I would like each line of the data that holds the word "enhancing" copied out.

▸ **EXERCISE MATERIAL**:
○ ○ ○

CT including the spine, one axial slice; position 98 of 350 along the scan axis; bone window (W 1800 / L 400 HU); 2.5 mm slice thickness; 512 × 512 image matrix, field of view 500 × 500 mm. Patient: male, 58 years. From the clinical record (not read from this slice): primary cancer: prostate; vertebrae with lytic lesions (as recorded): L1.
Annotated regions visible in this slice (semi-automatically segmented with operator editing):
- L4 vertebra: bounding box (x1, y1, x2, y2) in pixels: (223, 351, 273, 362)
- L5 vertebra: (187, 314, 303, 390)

○ ○ ○

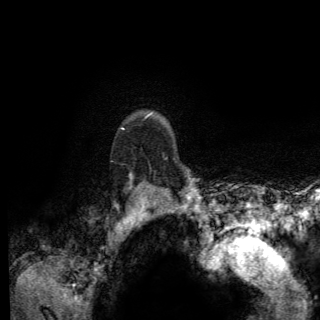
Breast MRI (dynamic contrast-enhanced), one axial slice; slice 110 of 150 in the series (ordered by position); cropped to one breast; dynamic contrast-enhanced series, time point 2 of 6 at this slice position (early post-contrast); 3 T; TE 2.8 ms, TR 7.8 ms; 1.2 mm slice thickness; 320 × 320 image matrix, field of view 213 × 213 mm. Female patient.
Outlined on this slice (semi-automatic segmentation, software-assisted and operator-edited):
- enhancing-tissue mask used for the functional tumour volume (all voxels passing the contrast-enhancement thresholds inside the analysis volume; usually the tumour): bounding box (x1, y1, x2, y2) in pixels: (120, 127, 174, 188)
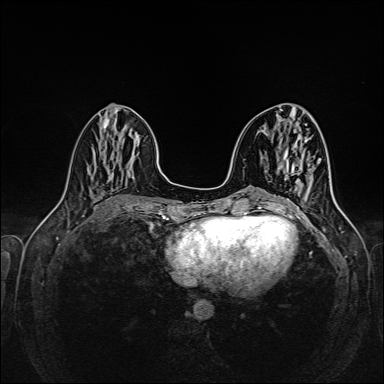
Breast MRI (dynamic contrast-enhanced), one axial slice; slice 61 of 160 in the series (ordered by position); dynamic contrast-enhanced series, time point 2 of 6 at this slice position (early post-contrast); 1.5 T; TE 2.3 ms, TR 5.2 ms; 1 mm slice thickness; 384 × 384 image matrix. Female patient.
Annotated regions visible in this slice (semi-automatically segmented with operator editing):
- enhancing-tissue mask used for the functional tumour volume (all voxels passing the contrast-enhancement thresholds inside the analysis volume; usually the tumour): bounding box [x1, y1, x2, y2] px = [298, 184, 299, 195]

○ ○ ○

▸ **ANSWER SECTION**:
- enhancing-tissue mask used for the functional tumour volume (all voxels passing the contrast-enhancement thresholds inside the analysis volume; usually the tumour): bounding box (x1, y1, x2, y2) in pixels: (120, 127, 174, 188)
- enhancing-tissue mask used for the functional tumour volume (all voxels passing the contrast-enhancement thresholds inside the analysis volume; usually the tumour): bounding box [x1, y1, x2, y2] px = [298, 184, 299, 195]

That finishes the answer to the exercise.